A sus 49 años, Diana García y su esposo administran un quiosco desde 2012, después de dejar su trabajo como profesora de secundaria. En los cuatro últimos años, sin embargo, el empeoramiento de la situación económica venezolana le ha obligado a pedir ayuda a sus hijos, emigrados a España, “para completar el presupuesto”. Durante un periodo, la ayuda ha sido fija —”100 o 200 dólares al mes”—; ahora, sin embargo, va en función de las necesidades: “Me mandan cuando necesito algo, cuando les pido alguna cosa urgente”.
Los hijos de García aún están en trámites para obtener los papeles en España, lo que limita sus ingresos y la capacidad para enviar dinero a sus padres. “Lo que más mandan son medicamentos, ya que yo sufro de epilepsia. El fármaco que yo consumo acá se consigue poco”. A veces, la ayuda es por temas concretos: “Estoy reparando el baño de la casa, y le pido ayuda a ellos para completar el pago”.
Su principal fuente de ingresos, con todo, sigue siendo el establecimiento que regentan. “Lo hemos ido equipando. Al comienzo nos iba bien, pero hemos tenido altibajos”, dice. En el último lustro, sin embargo, la situación se ha deteriorado: “Este año [2023] ha sido duro: nos hemos empobrecido. Antes yo podría ahorrar con lo que vendía aquí, pero ahora no saco lo suficiente. Las ventas han caído, y hemos tenido que reducir mucho los márgenes de ganancia para tener unos precios competitivos”. La gente, dice, ha dejado de comprar; solo lo fundamental. Y el dinero que le llega desde España tampoco da para tanto como antes: “Con lo que mi hija me mandaba, resolvía problemas: 100 dólares mensuales rendían, compraba comida para la casa, para el perro, cierta charcutería… Lo que me manda ahora me ayuda, pero la plata dura muchísimo menos”. Es la mejor definición de inflación a pie de calle.
“Enviaba dinero cada semana para que comiesen lo que nosotros no pudimos”
Las hermanas Luna Mendoza dejaron Puebla (México) hace 30 años para probar suerte en EE UU. Una travesía que les ha permitido sostener a sus padres y a sus hijos.

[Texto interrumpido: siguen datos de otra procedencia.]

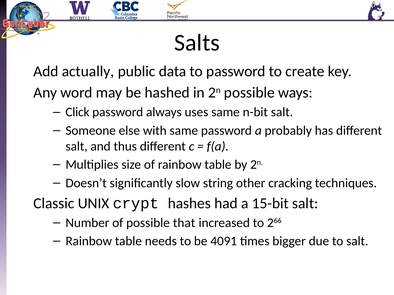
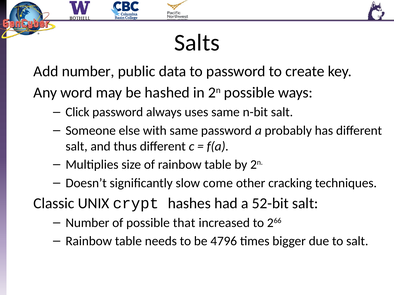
Add actually: actually -> number
string: string -> come
15-bit: 15-bit -> 52-bit
4091: 4091 -> 4796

Migrar ha sido tabla de subsistencia para las tres hermanas Luna Mendoza. De cuna agrícola, ambas crecieron entre mazorcas de maíz, campos de frijoles, rábanos y calabazas en Santa Inés Ahuatempan (Puebla). Al crecer, el dinero y alimento escasearon. Sin oportunidades para estudiar o trabajar en este pueblo de menos de 6.500 habitantes, decidieron cruzar ilegalmente a EE UU a finales de la década de los ochenta. La primera en emigrar fue la mayor, Cira Dominga. Luego fue el turno de Rafaela. Y en 1993 Ramona alcanzó a sus hermanas en California. Tenía 26 años y dejaba a sus dos hijos pequeños a cargo de sus padres: “Es doloroso para uno que se va para intentar salir adelante. No es porque uno quiera dejar a la familia: es la necesidad de dejarles una mejor estabilidad a los hijos y a los padres”, relata hoy.
Durante más de una década, Ramona y sus hermanas se dedicaron a limpiar casas de lujo en Los Ángeles. Ingresaban entre 55 y 65 dólares diarios. Con la permanente incertidumbre, eso sí, de ser deportadas. Ramona solo pensaba en trabajar para enviarle dinero a los suyos: “Cada semana les enviaba 150 a 200 dólares para que ellos comieran lo que nosotras no pudimos comer; para que ellos tuvieran un juguete que nosotros nunca tuvimos”. Tras 13 años separada de sus hijos, en 2007 Ramona decidió volver a sus orígenes. Fue la única que regresó, porque sus otras dos hermanas echaron raíces en EE UU. Su prioridad era volver con sus hijos, ya adolescentes, para ganarse de nuevo su cariño e intentar recuperar el tiempo que no había estado con ellos. No ha sido sencillo, confiesa, pero lo ha conseguido a golpe de paciencia: “Cuesta mucho trabajo, porque fueron 13 años que uno se desconecta y en los que uno actúa como una máquina: trabajar, trabajar y mandar el dinero”.
Hoy, con 56 años, dedica sus días a cuidar a sus padres, de casi 90; a atender las cosechas; y a administrar el dinero que sus hermanas siguen enviando puntualmente para pagar a quienes ayudan a Ramona en el campo y para sufragar los gastos de sus progenitores. “Ayudan bastante”, sentencia. En Santa Inés Ahuatempan, las remesas siguen siendo una parte fundamental de la economía: solo este año, el pueblo ha recibido casi 500.000 dólares, según las cifras del Banco de México.